╔══

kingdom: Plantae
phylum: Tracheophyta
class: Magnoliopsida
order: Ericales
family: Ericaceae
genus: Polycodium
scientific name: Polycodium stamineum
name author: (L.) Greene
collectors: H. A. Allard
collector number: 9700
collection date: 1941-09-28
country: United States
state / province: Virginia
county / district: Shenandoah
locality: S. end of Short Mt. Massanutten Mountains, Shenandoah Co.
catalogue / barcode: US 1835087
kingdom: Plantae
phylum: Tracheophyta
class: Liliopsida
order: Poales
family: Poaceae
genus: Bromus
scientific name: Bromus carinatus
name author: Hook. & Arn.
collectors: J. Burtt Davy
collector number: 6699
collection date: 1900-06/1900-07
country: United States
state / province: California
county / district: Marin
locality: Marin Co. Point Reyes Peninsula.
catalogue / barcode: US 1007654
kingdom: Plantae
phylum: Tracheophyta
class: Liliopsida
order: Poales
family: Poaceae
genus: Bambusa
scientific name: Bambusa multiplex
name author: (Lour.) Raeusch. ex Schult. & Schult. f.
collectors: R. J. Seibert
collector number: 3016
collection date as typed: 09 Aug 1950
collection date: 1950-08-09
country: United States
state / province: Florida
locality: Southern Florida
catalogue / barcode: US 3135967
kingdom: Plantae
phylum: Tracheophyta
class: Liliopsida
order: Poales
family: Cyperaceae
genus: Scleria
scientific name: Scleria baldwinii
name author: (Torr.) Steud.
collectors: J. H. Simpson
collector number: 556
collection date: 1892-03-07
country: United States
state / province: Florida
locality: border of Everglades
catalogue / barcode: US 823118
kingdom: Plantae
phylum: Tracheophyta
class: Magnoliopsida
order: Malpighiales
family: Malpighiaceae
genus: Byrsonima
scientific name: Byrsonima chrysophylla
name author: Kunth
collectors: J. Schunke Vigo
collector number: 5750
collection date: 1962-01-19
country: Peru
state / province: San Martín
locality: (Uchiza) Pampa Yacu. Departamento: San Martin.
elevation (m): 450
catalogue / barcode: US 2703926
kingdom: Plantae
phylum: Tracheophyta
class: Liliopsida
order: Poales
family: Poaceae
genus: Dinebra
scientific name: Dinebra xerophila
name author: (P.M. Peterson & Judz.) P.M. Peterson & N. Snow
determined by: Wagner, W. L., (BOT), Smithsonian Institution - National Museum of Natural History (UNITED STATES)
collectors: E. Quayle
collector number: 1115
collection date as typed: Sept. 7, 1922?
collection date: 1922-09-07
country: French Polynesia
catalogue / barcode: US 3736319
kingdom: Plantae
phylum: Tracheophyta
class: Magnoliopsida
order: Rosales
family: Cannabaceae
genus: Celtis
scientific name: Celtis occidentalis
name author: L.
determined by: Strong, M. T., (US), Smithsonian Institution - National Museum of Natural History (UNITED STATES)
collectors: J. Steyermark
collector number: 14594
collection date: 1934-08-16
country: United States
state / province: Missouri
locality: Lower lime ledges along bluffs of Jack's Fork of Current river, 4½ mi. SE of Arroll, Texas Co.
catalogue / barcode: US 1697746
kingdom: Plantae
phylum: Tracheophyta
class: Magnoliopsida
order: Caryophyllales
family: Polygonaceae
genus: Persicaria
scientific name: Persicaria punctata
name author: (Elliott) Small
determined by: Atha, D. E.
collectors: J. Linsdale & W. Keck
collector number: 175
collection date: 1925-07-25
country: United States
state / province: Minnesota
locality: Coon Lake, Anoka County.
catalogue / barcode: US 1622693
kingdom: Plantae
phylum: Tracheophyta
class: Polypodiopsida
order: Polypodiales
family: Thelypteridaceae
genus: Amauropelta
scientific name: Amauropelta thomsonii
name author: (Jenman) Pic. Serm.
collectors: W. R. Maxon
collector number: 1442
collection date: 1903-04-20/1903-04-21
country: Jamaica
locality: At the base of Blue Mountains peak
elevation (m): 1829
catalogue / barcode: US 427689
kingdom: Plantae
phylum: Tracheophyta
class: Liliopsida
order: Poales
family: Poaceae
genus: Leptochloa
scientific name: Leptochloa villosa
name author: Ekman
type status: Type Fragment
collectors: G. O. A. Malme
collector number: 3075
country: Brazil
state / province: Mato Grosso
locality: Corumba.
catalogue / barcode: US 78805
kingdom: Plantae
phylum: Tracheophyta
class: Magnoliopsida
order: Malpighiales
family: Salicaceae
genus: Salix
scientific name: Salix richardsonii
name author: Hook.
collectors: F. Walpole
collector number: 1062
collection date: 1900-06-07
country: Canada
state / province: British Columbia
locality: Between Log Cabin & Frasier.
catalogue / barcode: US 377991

╚══

**Your goal:**
Can you recast everything from the line containing "genus: Salix" down to the end of the records as a two-column CSV headed field and value, with one row per line, each entry in its own quoted field and any line breaks turned into spaces?

**Task result:**
field,value
"genus:","Salix"
"scientific name:","Salix richardsonii"
"name author:","Hook."
"collectors:","F. Walpole"
"collector number:","1062"
"collection date:","1900-06-07"
"country:","Canada"
"state / province:","British Columbia"
"locality:","Between Log Cabin & Frasier."
"catalogue / barcode:","US 377991"